Freedom of Speech Requires Courage

It is often interesting to watch old movies and television programs. Although there are certainly classic movies and programing with a timeless quality, it is often illuminating to see the world through the unique cultural vision of the period . Perhaps the most conspicuous and consistent difference is the past glamorization of smoking before the 1960s, whereas by contemporary standards smoking is considered déclassé. Other times we are reminded of more heroic perspectives.

This week the TV Land network aired an episode of Lou Grant with an important message for our times.  If you remember back to the 1970s, the character Lou Grant, played by actor Edward Asner, began with comedy, the Mary Tyler Moore show, set in a Minnesota newsroom. Lou Grant was a spinoff drama, where character Lou Grant was now a news editor of the fictitious Los Angeles Tribune.

In the particular episode, Nazi, reporter Billie Newman (Linda Kelsey) is pursuing a story about an American Nazi  who turns out have been born Jewish. The salient point here is that the reporter was fearful for her life, but pursued the story nonetheless. The show was not shy about moralizing, and the message here was clear: Fidelity to the truth and the unfettered right of free expression often requires courage. In this case, the reporter was not threatened by government censorship, but self-censorship induced by fear of private person or group.

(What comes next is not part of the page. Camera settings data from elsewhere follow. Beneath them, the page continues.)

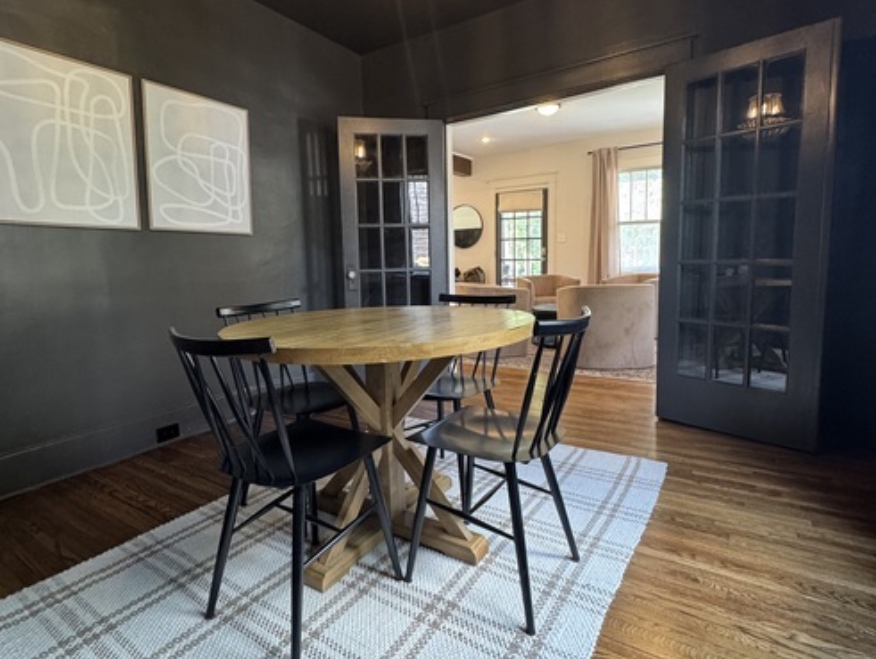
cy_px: 304
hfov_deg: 84.6
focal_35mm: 19
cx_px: 432
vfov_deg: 68.7
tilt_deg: -4.5
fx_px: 481
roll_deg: +1.0
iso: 320
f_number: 2.2
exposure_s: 1/60
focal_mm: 2.22
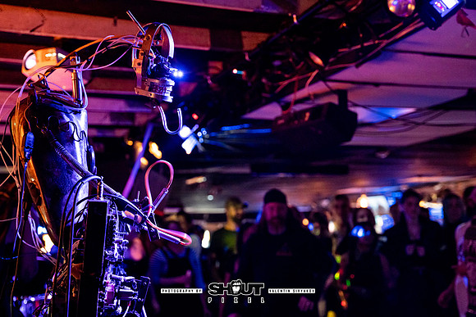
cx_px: 240
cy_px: 159
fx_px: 693
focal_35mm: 52
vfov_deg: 25.8
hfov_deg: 37.9
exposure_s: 1/200
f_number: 2.8
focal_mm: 48.7
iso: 3200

Three decades later, that message of courage seems to have been forgotten. Sherry Jones is  a journalist who has taken a considerable interest in Islamic culture and pursued its study. That study and several years of writing led to a fictionalized historical novel about Mohammad and his favorite wife Aisha. Random House publishing company advanced Jones $100,000 for two books, of which The Jewel of Medina was the first.

Now Random House has lost it publishing nerve. As far as we know, there have been no specific threats against Random House or the author. Rather, the book was sent to Denise Spellberg, a scholar in Islamic studies at the University of Texas at Austin. Dr. Spellberg warned that some Muslims might find the book offensive. After the experience of the Danish anti-Mohammad cartoons that caused riots and the fatwa issued by Ayatollah Ruhollah Khomeini for the death of Salmon Rushdie who wrote the Satanic Versus, Random  House is apprehensive.

With this recent history, the concern about a violent reaction to a book that is perceived, rightly or wrongly, as insulting to Islam, is not irrational and precautions are prudent. However, if Random House and the author are convinced of the literary quality of The Jewel of Medina, they would demonstrate considerable moral fortitude in proceeding with the publication. If not, they will help establish precedent that one can successfully intimidate the publishing community.